_Job a:_ Can you extract the passage of the energy-conservation thread that begins at the words "V = \surd((27(x^2)-2)/" and stops after "to be increasing.", copying it character for character?

V = \surd((27(x^2)-2)/ (x^2)) writing V as dx/dt, and integrating on both sides, we get, (\surd((27*(x^2))+2))/27=t

applying limits, x=1 when t=0 and x=x when t=5 we get x=26.94438

The question is really simple if you work on the basis of conservation of energy. At x=1 we have the sum of Potential and Kinetic Energy to be equal to 27\2 At any other point x,consider the velocity to be V and the potential energy will be 1\x^2 So,from conservation of energy we have (V^2)\2 +1\x^2=27\2 So,V^2=27-(2\x^2) Write V as dx\dt and integrate keeping limits of x as x=1 to x=x and t=0 till t=5 Solve the equation that you get,and you will get the answer to be around 27metres. Note: The velocity was in the forward direction,so we have assumed x to be increasing.

Conversation of energy: V(x)+K(x)=Const => \­(\frac{1}{x^2}+\frac{v^2}{2}=\frac{1}{x 0^2}+\frac{v 0^2}{2}=13.5) => $v=sqrt{2(13.5-\frac{1}{x^2}}$ We obtain the curve of v(x). By observing this curve, we see that the speed after the initial point (1,5) is approximately fixed at value 5.2 m/s. Therefore, the distance that the point moves after 5s is L= 5x5.2=26 (m). And we obtain the postion of the particle at t=5s: x=x0+L=27 (m)

Before we try to solve the above problem in a creative way with an extra dimension, let's review the method of reducing the dimension in a central potential (which is the inverse of the technique for this problem and more familiar). We start with 2-dimensional polar coordinates. Since a central potential is only depends on the radial distance between the object and the center of the field (homogeneity in the angular part), any rotational transformation that rotates the whole space around the field's center will not change the dynamical properties of the problem , so we have a symmetry (rotational symmetry) in the angular dimension. We can therefore eliminate the angular dimension, since one can store the information about the motion of the object in that dimension by the conserved quantity that pops out from the symmetry. In the above case the angular momentum $L=mv_{\theta}r$ ( $v_{\theta}=r \dot{\theta}$ is the angular component of the velocity) around the field's center is conserved.

_Records to use:_

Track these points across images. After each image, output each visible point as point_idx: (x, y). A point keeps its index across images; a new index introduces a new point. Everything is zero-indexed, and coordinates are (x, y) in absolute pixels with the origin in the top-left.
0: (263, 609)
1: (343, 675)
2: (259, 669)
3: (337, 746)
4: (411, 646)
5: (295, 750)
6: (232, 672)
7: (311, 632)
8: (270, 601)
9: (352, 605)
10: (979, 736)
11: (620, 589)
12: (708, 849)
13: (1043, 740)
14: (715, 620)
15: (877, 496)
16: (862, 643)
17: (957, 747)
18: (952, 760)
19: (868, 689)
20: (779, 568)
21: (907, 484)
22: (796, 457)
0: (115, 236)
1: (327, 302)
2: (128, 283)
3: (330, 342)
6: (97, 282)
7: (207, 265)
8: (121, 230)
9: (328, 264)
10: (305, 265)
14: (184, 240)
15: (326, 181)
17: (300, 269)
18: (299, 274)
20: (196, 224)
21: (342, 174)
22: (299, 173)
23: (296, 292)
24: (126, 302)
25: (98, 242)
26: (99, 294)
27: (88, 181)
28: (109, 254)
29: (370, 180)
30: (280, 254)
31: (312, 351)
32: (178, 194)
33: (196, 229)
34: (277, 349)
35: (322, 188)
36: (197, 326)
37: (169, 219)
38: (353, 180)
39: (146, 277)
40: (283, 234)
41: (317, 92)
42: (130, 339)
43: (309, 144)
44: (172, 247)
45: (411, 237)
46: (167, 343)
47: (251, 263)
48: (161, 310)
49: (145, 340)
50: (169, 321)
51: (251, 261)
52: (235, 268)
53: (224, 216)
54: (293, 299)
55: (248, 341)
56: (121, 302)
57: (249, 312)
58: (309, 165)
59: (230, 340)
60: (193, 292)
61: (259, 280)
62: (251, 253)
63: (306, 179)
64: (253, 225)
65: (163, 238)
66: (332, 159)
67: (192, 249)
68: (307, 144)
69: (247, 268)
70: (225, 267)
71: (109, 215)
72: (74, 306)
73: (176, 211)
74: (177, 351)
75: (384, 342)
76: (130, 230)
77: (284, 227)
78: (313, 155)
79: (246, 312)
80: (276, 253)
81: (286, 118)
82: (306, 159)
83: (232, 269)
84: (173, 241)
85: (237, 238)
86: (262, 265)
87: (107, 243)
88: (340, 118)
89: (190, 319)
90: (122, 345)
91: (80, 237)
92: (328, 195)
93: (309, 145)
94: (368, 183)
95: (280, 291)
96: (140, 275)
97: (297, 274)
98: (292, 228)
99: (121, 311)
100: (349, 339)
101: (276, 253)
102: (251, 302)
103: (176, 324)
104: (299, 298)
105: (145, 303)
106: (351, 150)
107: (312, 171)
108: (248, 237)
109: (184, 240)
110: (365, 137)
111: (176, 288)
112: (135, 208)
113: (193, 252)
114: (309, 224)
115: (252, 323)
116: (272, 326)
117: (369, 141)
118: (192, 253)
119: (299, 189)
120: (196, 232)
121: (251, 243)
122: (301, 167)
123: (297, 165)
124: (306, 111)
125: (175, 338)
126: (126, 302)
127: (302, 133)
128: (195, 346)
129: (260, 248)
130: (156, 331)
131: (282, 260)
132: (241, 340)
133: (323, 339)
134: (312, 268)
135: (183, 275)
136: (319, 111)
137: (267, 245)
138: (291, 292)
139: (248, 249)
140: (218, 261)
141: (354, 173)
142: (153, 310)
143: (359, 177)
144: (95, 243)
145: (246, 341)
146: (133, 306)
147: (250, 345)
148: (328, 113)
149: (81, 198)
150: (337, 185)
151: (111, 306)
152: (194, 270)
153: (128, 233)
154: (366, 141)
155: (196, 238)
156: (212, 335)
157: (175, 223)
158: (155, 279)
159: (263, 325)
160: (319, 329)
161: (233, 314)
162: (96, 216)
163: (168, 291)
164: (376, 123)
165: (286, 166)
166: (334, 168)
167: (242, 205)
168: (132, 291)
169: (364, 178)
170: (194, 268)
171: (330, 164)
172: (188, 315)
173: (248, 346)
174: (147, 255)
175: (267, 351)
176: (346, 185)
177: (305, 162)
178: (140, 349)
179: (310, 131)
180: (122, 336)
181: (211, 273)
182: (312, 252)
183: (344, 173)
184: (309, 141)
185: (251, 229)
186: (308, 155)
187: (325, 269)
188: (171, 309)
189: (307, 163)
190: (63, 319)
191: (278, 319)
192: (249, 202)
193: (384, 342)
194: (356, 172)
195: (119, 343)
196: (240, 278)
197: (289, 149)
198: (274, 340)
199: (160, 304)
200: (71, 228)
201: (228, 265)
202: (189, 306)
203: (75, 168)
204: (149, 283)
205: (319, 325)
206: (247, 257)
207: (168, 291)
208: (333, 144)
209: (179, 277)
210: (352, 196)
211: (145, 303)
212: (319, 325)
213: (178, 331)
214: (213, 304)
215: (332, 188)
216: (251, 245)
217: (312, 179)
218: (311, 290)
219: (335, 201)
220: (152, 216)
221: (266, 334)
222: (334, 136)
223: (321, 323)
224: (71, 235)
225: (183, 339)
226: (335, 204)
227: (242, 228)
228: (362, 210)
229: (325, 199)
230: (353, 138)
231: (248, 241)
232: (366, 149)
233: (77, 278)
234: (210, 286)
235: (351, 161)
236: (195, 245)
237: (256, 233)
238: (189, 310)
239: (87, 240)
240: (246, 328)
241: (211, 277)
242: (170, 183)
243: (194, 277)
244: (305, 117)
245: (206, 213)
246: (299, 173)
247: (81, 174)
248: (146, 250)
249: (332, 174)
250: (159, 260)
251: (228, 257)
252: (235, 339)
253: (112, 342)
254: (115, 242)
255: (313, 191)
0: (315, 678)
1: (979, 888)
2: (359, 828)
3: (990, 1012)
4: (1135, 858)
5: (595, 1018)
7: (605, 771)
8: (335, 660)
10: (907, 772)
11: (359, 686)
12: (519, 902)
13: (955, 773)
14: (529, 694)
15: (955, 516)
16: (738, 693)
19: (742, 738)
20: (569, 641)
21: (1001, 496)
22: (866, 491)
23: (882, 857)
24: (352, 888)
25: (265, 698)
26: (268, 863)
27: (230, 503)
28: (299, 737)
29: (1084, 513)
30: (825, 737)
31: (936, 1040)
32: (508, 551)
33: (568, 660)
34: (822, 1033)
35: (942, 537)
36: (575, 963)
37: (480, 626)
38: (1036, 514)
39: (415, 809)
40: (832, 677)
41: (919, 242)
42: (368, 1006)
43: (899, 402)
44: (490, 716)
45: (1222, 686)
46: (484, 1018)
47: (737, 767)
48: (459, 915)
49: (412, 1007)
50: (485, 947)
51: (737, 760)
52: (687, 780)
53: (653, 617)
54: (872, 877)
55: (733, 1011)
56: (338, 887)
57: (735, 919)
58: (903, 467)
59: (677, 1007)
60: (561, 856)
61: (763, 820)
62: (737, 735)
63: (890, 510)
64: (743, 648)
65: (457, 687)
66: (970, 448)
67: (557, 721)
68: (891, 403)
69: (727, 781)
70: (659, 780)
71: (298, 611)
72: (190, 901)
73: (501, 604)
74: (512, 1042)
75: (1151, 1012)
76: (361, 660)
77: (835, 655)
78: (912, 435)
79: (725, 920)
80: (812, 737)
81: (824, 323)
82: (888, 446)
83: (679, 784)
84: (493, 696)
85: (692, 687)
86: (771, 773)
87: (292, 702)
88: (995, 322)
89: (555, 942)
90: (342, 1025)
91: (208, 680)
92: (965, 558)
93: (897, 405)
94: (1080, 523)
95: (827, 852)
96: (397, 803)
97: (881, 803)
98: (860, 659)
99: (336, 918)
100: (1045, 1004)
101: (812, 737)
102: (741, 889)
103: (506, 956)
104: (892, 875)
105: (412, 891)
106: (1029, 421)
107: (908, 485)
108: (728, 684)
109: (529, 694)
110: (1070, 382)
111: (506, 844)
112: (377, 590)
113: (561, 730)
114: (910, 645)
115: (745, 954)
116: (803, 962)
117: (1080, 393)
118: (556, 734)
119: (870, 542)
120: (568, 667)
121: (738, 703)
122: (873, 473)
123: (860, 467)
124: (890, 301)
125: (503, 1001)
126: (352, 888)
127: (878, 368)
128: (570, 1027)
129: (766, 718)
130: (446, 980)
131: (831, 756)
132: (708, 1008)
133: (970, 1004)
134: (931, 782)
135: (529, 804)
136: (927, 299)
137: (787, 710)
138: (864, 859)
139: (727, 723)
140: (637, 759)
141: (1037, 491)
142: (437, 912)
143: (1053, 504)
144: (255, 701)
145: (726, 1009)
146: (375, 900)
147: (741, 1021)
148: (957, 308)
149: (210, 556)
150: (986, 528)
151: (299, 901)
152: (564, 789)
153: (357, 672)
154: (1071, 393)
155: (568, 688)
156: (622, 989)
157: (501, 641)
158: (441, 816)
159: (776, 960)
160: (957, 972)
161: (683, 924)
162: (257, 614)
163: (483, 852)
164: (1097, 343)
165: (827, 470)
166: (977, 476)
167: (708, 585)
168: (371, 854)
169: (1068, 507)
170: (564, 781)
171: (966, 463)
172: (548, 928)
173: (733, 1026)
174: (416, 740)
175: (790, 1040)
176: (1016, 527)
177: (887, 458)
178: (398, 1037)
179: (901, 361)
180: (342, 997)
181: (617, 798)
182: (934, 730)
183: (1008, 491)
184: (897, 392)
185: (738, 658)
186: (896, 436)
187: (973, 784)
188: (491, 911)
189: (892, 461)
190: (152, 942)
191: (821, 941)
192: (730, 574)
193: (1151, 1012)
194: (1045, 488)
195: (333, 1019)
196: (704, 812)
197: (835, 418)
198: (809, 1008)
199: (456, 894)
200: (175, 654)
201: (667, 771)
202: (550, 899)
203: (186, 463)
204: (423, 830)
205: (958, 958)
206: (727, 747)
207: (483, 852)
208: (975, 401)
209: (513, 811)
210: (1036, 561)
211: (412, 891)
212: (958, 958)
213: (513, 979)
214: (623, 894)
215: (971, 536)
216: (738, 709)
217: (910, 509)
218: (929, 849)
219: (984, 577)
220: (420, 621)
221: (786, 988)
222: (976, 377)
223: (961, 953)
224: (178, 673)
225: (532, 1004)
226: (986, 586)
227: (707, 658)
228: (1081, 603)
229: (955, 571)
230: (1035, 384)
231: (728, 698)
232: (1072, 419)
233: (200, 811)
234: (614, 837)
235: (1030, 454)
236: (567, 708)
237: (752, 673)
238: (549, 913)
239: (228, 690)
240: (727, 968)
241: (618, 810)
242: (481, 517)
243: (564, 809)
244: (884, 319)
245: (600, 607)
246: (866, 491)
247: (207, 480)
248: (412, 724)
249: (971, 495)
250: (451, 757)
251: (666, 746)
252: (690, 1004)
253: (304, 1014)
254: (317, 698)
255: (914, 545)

_Job b:_ Could you give the records again, beginning at their first line and stopping after the line that has "22: (299, 173)", with "top-left" swapped for "upper-left" and everything else unchanged?

_Full output a:_
V = \surd((27(x^2)-2)/ (x^2)) writing V as dx/dt, and integrating on both sides, we get, (\surd((27*(x^2))+2))/27=t

applying limits, x=1 when t=0 and x=x when t=5 we get x=26.94438

The question is really simple if you work on the basis of conservation of energy. At x=1 we have the sum of Potential and Kinetic Energy to be equal to 27\2 At any other point x,consider the velocity to be V and the potential energy will be 1\x^2 So,from conservation of energy we have (V^2)\2 +1\x^2=27\2 So,V^2=27-(2\x^2) Write V as dx\dt and integrate keeping limits of x as x=1 to x=x and t=0 till t=5 Solve the equation that you get,and you will get the answer to be around 27metres. Note: The velocity was in the forward direction,so we have assumed x to be increasing.

_Full output b:_
Track these points across images. After each image, output each visible point as point_idx: (x, y). A point keeps its index across images; a new index introduces a new point. Everything is zero-indexed, and coordinates are (x, y) in absolute pixels with the origin in the upper-left.
0: (263, 609)
1: (343, 675)
2: (259, 669)
3: (337, 746)
4: (411, 646)
5: (295, 750)
6: (232, 672)
7: (311, 632)
8: (270, 601)
9: (352, 605)
10: (979, 736)
11: (620, 589)
12: (708, 849)
13: (1043, 740)
14: (715, 620)
15: (877, 496)
16: (862, 643)
17: (957, 747)
18: (952, 760)
19: (868, 689)
20: (779, 568)
21: (907, 484)
22: (796, 457)
0: (115, 236)
1: (327, 302)
2: (128, 283)
3: (330, 342)
6: (97, 282)
7: (207, 265)
8: (121, 230)
9: (328, 264)
10: (305, 265)
14: (184, 240)
15: (326, 181)
17: (300, 269)
18: (299, 274)
20: (196, 224)
21: (342, 174)
22: (299, 173)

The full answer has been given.